- _Supplied material_:

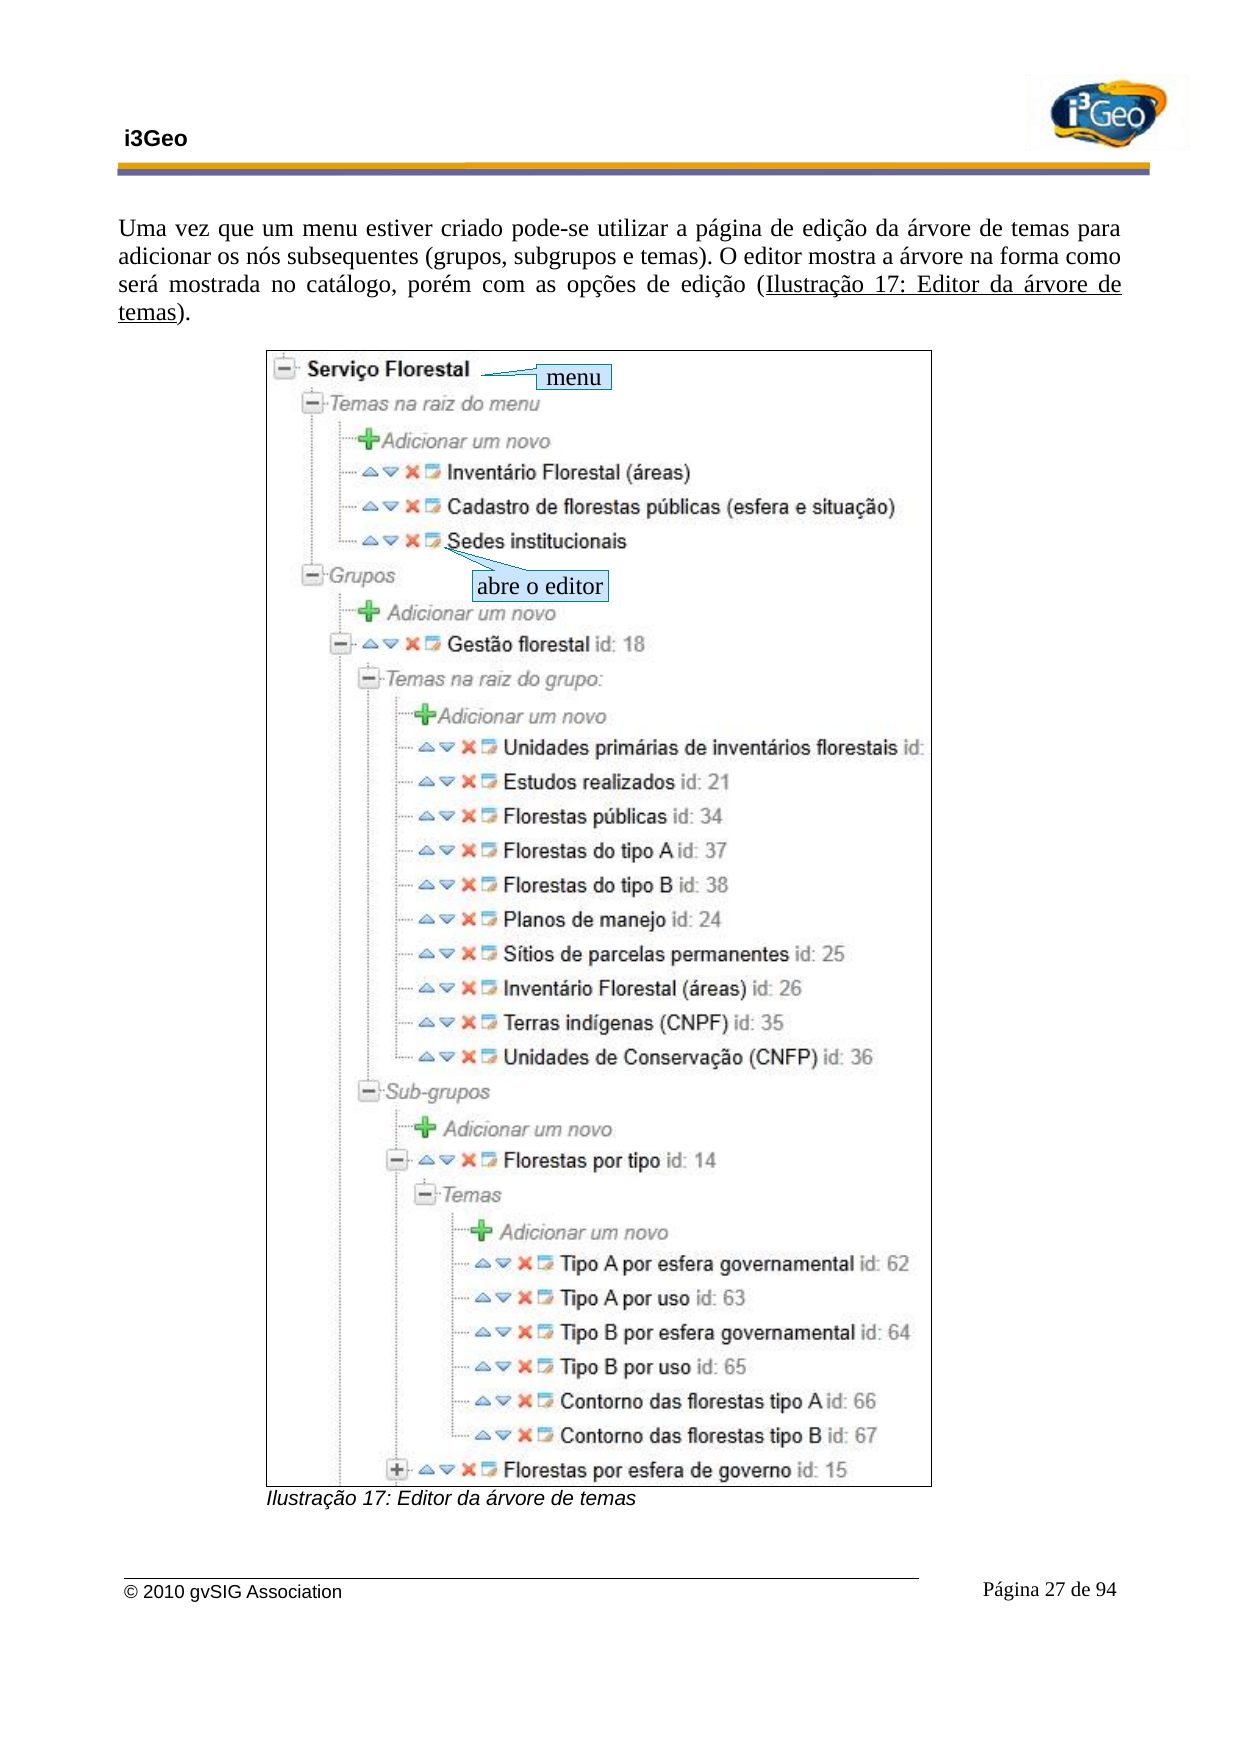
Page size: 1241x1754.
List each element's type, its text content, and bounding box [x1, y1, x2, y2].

picture [267, 351, 931, 1486]
text A construção do armazém de MAPFILES é um aspecto fundamental no i3Geo pois permite o reaproveitamento das camadas em diferentes situações. Com base em uma instalação do i3Geo podem ser criados inúmeros mapas compondo as camadas disponíveis nos MAPFILES do armazém. Isso não seria possível se as camadas ficassem todas definidas nos MAPFILES de inicialização. [452, 549, 608, 601]
picture [1025, 74, 1191, 151]
text Ilustração 17: Editor da árvore de temas [266, 350, 974, 1510]
text Uma vez que um menu estiver criado pode-se utilizar a página de edição da árvore de temas para adicionar os nós subsequentes (grupos, subgrupos e temas). O editor mostra a árvore na forma como será mostrada no catálogo, porém com as opções de edição (Ilustração 17: Editor da árvore de temas). [118, 214, 1122, 325]
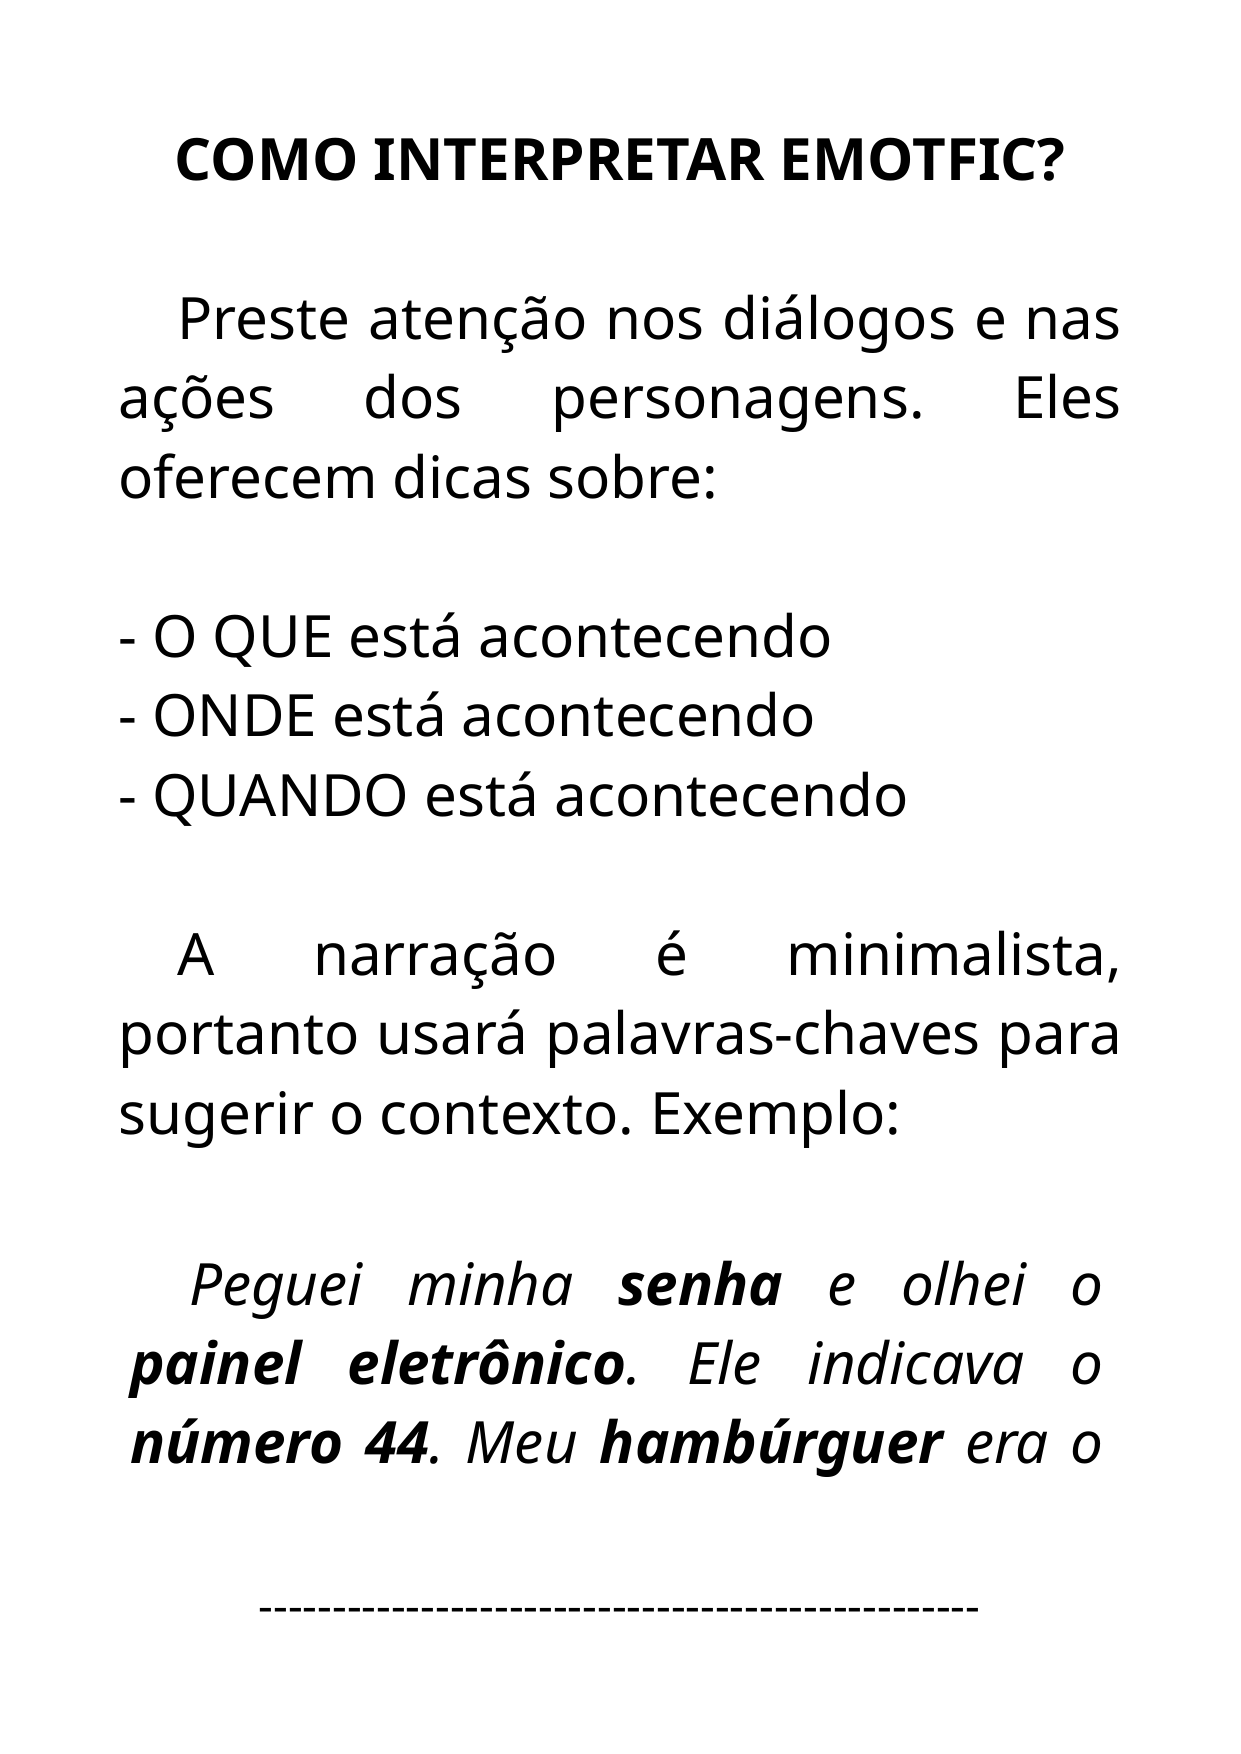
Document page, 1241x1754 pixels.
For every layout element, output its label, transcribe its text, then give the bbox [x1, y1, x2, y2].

text COMO INTERPRETAR EMOTFIC? [118, 118, 1122, 198]
text - QUANDO está acontecendo [118, 754, 1122, 833]
table_header Peguei minha senha e olhei o painel eletrônico. Ele indicava o número 44. Meu hambúrguer era o [118, 1231, 1122, 1493]
text - O QUE está acontecendo [118, 595, 1122, 674]
text A narração é minimalista, portanto usará palavras-chaves para sugerir o contexto. Exemplo: [118, 913, 1122, 1151]
text - ONDE está acontecendo [118, 674, 1122, 754]
text Preste atenção nos diálogos e nas ações dos personagens. Eles oferecem dicas sobre: [118, 277, 1122, 516]
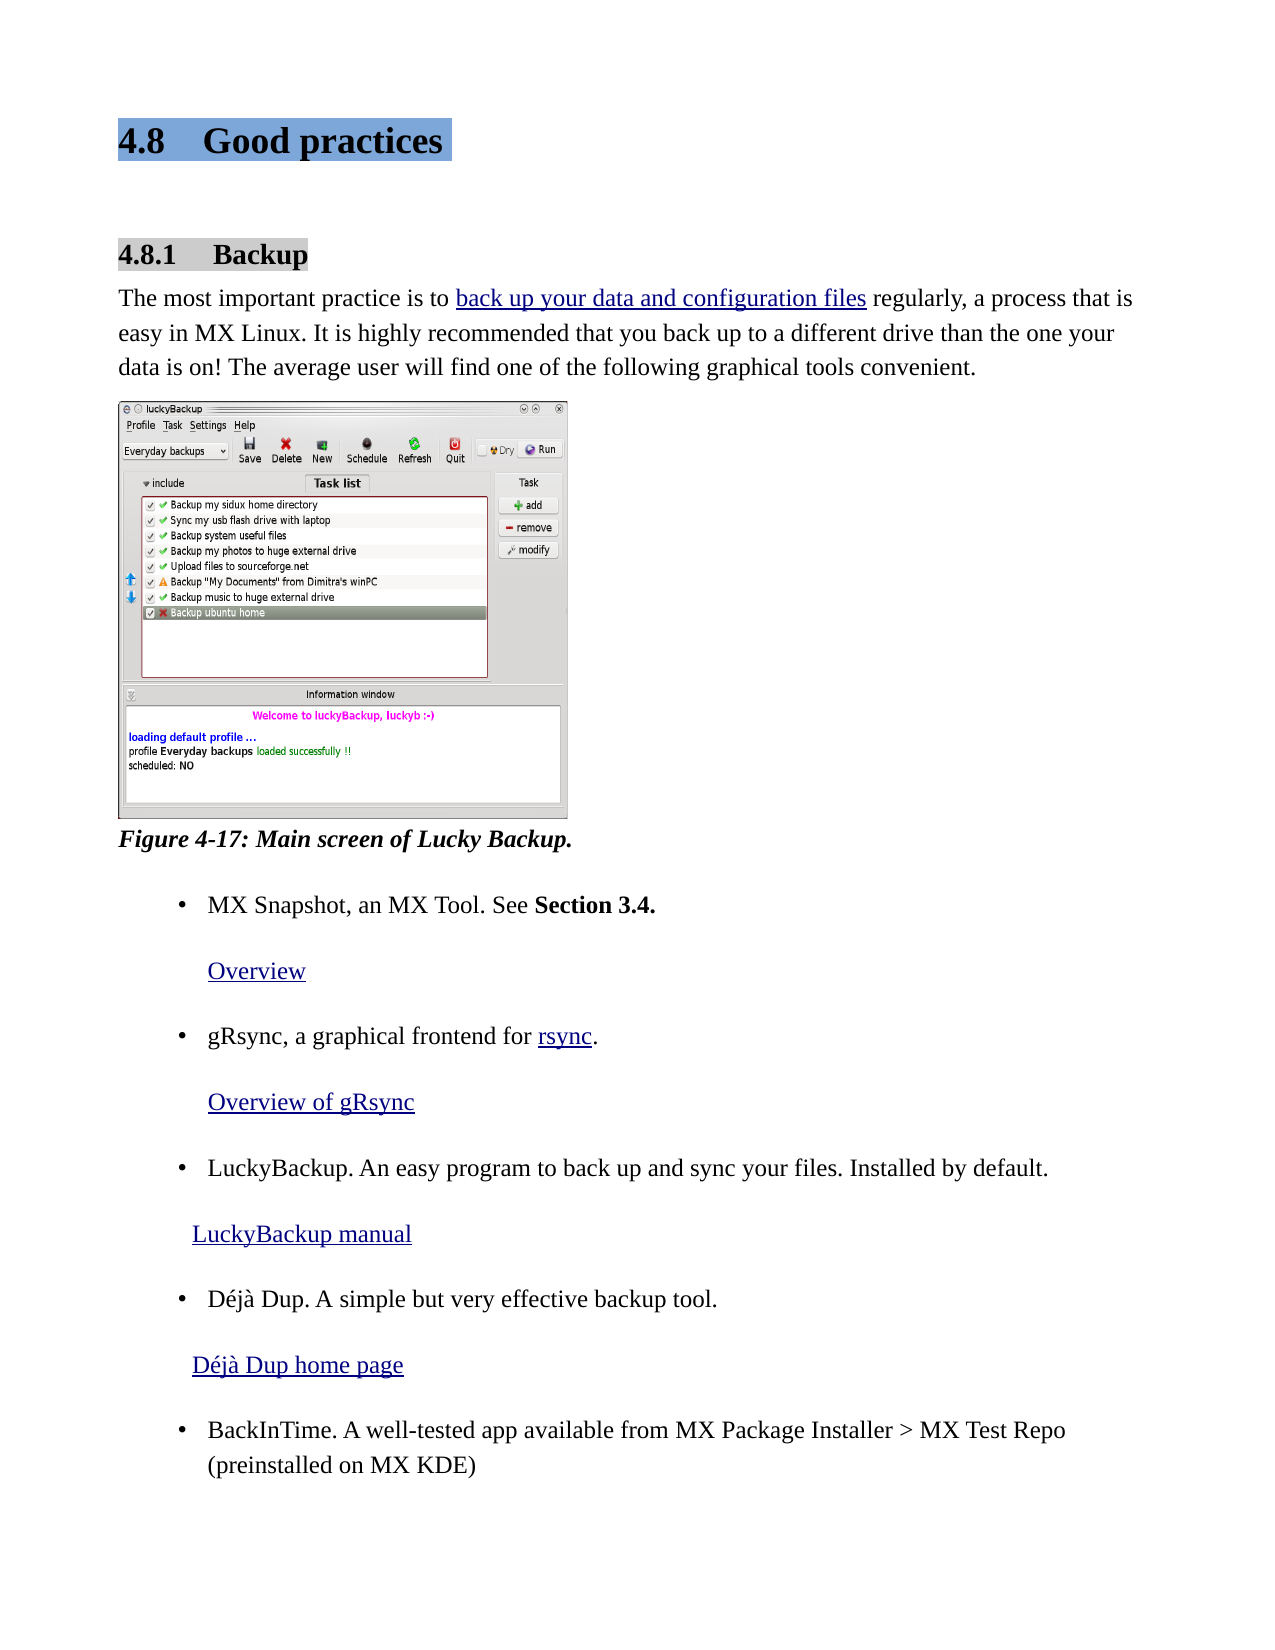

- _Aim of the task_: Reproduce every line of the entries above verbatim, omitting the pictures.

- _The completed task_:
Page size: 1241x1754.
List each element's type, its text content, and bounding box [x1, y1, x2, y2].

picture [267, 351, 931, 1486]
text A construção do armazém de MAPFILES é um aspecto fundamental no i3Geo pois permite o reaproveitamento das camadas em diferentes situações. Com base em uma instalação do i3Geo podem ser criados inúmeros mapas compondo as camadas disponíveis nos MAPFILES do armazém. Isso não seria possível se as camadas ficassem todas definidas nos MAPFILES de inicialização. [452, 549, 608, 601]
picture [1025, 74, 1191, 151]
text Ilustração 17: Editor da árvore de temas [266, 350, 974, 1510]
text Uma vez que um menu estiver criado pode-se utilizar a página de edição da árvore de temas para adicionar os nós subsequentes (grupos, subgrupos e temas). O editor mostra a árvore na forma como será mostrada no catálogo, porém com as opções de edição (Ilustração 17: Editor da árvore de temas). [118, 214, 1122, 325]
Document page, 1241x1754 pixels.
For every layout element, output its label, transcribe its text, then give the bbox [x1, y1, x2, y2].

text COMO INTERPRETAR EMOTFIC? [118, 118, 1122, 198]
text - QUANDO está acontecendo [118, 754, 1122, 833]
table_header Peguei minha senha e olhei o painel eletrônico. Ele indicava o número 44. Meu hambúrguer era o [118, 1231, 1122, 1493]
text - O QUE está acontecendo [118, 595, 1122, 674]
text A narração é minimalista, portanto usará palavras-chaves para sugerir o contexto. Exemplo: [118, 913, 1122, 1151]
text - ONDE está acontecendo [118, 674, 1122, 754]
text Preste atenção nos diálogos e nas ações dos personagens. Eles oferecem dicas sobre: [118, 277, 1122, 516]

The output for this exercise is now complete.